Trump’s Parasitic Policy Strategy

Like the cowbird, Trump lays his policy “eggs” in nests built by other, more industrious critters. Photo: Bill Pugliano/Getty Images

It is not really clear whether Trump has a “policy shop” in the traditional sense of the term. According to a very detailed account from the Washington Post’s Josh Rogin, the Trump campaign put together a policy team on the fly in Washington earlier this year, but then let it wither and die via malnourishment: Its work was not being used, and the campaign never got around to paying its members.

The real policy shop, says Rogin, is a threadbare operation working out of the Trump Tower under the direction of Stephen Miller, the talented but overextended speechwriter, warm-up speaker, conspiracy theorist, and all-around message-meister of Trump World.

And so, explains Politico’s Eli Stokols, Trump and his campaign have become adept at begging, borrowing, and stealing policy ideas from wherever they can find them.

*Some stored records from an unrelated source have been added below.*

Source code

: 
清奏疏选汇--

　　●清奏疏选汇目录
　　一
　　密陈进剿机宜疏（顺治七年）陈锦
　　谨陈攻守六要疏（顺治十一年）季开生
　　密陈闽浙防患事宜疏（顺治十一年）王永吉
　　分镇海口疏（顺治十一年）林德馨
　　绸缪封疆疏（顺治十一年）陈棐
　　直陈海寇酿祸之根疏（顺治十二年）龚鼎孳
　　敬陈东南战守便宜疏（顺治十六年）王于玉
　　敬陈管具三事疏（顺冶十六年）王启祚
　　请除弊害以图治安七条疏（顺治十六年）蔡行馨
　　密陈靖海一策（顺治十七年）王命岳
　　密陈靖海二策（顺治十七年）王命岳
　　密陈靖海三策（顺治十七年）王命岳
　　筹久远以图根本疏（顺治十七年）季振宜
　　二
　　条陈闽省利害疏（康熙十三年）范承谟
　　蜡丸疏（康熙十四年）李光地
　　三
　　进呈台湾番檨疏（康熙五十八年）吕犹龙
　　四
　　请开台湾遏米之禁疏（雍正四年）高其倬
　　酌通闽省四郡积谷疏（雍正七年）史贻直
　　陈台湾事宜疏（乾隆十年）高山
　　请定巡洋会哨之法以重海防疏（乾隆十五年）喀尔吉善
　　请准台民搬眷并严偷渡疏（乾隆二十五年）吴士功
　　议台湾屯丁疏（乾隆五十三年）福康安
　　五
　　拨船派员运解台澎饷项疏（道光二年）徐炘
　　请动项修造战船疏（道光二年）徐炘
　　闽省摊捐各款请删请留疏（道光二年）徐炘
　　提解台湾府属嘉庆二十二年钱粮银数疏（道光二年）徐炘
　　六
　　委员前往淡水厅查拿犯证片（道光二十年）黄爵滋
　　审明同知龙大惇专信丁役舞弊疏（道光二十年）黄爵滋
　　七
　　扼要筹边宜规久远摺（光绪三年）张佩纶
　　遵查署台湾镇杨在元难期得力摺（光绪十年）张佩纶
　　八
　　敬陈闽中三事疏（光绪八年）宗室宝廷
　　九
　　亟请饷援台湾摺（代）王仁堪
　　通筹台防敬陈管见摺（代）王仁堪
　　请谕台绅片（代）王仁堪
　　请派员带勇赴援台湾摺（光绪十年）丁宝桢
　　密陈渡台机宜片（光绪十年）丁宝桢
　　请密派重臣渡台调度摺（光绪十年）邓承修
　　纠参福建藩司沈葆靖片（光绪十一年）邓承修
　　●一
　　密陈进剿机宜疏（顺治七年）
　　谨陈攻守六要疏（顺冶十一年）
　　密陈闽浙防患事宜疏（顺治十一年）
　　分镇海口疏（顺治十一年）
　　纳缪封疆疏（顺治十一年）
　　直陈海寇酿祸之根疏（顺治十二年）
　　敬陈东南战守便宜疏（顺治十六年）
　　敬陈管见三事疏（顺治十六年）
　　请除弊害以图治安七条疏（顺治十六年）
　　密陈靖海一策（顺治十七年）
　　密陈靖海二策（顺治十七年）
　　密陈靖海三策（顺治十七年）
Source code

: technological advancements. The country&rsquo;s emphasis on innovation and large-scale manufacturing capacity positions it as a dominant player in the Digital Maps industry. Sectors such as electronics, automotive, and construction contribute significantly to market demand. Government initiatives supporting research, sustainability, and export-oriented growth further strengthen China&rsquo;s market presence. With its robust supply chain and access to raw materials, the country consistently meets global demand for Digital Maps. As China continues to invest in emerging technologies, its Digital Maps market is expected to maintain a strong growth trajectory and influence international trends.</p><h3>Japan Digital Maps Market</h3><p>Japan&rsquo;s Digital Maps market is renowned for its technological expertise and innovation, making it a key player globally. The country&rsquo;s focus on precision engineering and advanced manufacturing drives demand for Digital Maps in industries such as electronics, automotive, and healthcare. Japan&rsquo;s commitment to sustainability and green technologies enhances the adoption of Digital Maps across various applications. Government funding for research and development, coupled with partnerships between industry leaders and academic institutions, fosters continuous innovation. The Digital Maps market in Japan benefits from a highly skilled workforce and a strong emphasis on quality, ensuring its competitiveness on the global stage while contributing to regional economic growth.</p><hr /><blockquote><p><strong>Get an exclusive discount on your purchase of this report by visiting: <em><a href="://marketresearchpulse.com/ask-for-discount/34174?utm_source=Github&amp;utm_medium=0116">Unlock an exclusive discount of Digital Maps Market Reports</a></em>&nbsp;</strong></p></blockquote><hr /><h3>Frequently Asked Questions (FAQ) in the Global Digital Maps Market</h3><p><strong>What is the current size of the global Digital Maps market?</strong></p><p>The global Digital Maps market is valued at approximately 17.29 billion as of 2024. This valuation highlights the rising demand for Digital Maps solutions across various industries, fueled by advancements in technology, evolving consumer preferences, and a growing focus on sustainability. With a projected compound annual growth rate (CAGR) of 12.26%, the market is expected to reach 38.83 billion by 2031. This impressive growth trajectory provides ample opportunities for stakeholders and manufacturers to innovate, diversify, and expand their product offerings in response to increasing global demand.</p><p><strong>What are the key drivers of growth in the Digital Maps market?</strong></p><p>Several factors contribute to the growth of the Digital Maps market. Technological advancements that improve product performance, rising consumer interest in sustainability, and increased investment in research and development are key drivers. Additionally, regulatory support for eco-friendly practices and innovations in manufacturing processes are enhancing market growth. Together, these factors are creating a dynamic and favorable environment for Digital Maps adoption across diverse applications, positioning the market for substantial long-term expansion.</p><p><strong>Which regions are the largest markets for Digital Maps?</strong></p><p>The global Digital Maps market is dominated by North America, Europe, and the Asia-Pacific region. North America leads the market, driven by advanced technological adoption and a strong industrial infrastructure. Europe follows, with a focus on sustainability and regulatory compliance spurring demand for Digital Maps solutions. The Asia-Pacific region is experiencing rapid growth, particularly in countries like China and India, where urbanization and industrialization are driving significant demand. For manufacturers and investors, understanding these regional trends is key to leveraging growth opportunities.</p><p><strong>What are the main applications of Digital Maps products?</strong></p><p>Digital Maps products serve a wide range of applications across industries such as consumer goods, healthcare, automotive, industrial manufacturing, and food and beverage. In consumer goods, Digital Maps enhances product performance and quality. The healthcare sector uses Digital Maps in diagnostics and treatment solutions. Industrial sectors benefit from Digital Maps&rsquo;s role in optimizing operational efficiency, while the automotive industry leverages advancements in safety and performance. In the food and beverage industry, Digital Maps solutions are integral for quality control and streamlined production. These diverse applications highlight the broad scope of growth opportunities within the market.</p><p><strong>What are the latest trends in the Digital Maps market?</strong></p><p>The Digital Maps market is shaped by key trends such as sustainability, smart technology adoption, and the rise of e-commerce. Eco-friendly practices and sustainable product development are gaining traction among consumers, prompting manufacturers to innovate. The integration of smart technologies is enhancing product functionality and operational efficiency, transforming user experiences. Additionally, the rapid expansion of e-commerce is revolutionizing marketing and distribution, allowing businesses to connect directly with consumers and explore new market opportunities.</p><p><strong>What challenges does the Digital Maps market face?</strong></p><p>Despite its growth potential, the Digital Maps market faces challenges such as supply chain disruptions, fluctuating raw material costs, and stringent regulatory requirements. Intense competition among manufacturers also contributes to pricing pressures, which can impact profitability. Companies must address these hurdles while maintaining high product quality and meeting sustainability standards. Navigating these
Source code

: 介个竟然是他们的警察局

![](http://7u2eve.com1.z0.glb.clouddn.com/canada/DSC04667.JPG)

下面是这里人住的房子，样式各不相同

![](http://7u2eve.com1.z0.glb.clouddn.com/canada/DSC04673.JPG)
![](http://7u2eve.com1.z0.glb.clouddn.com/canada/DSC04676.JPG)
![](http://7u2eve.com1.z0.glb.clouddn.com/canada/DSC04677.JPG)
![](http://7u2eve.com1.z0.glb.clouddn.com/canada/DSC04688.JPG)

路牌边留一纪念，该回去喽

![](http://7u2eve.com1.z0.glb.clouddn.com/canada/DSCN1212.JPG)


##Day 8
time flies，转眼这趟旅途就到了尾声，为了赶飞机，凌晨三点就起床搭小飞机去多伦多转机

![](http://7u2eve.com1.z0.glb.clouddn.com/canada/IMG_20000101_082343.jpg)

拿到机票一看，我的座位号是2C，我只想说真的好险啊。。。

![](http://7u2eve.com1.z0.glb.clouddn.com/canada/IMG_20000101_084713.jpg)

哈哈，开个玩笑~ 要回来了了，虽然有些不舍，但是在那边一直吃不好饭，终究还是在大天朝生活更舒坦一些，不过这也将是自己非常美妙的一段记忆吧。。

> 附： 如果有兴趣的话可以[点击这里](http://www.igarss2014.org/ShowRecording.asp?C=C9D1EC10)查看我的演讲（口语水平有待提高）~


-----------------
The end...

When Donald Trump needed a list of potential Supreme Court nominees, he borrowed one from The Heritage Foundation. His proposals on reforming the nation’s tax code and improving services for veterans appear to have been lifted almost verbatim from those of primary rival Jeb Bush. And in 39 minutes of remarks Thursday, he lifted education proposals core to Mitt Romney’s 2012 platform and a plan that bears notable resemblance to a 2014 bill introduced by Sen. Lamar Alexander (R-Tenn.).
The speech, given in the cafeteria of a low-performing, for-profit Cleveland charter school run by a politically active donor named Ron Packard, is the latest example of Trump’s haphazard, cut-and-paste approach to policy — and his campaign’s eleventh-hour blitz of speeches, delivered via teleprompter, attempting to mask the candidate’s reluctance to invest in a real policy shop.

The improvisational nature of this operation and the shopworn nature of its policy products are to a considerable extent disguised by extremely low expectations. When an aggressively anti-intellectual candidate like Trump, who excels at playing to the racial and cultural resentments of white working-class voters and shocking the news media into saturation coverage, comes out with anything substantive — say, the hoary “school choice” proposals conservatives have been hawking for a couple of decades — it’s a revelation. It’s like a dog that can suddenly bark out “Jingle Bells.”

Watching this process unfold, you cannot help but wonder how a Trump agenda would be developed if he is elected president. Would he be like a poor man who is suddenly rich beyond all imagining, and thus become a “mark” for everyone in Washington who wants to peddle a policy idea? Would the overtly eccentric Miller, who seems most comfortable in the company of the twisted conspiracy buffs at Breitbart, but who also has a congressional background most Trump intimates lack, become the arbiter of all administration policy?

Old-timers may remember policy wonk John DiIulio’s charge that the Karl Rove–dominated policy apparatus of George W. Bush’s White House was the domain of “Mayberry Machiavellis” — people “who consistently talked and acted as if the height of political sophistication consisted in reducing every issue to its simplest, black-and-white terms for public consumption, then steering legislative initiatives or policy proposals as far right as possible.” Compared to what Trump might put together, the W. era of conservative policymaking could look like the age of Pericles.